Your instructions:
In the text of the rows below, switch every "Świętego Jana" to "Świętego Piotra" and keep everything else unchanged. Leave the pictures out of your answer.

[Collected data]

──────────

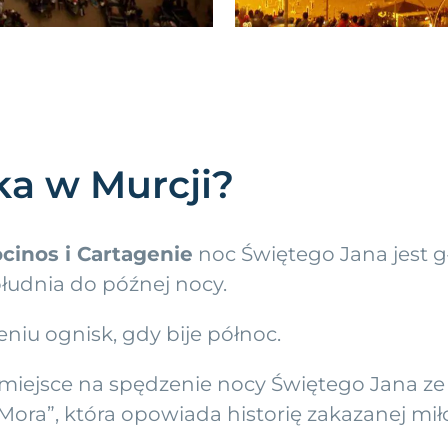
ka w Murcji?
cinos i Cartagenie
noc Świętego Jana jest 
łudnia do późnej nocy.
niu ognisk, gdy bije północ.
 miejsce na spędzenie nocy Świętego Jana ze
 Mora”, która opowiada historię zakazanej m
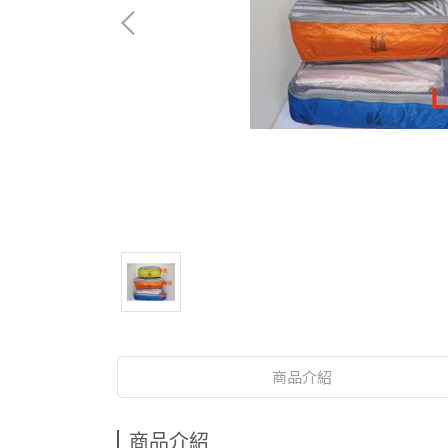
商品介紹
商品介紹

──────────

Solution to the exercise:
ka w Murcji?
cinos i Cartagenie
noc Świętego Piotra jest 
łudnia do późnej nocy.
niu ognisk, gdy bije północ.
 miejsce na spędzenie nocy Świętego Piotra ze
 Mora”, która opowiada historię zakazanej m
商品介紹
商品介紹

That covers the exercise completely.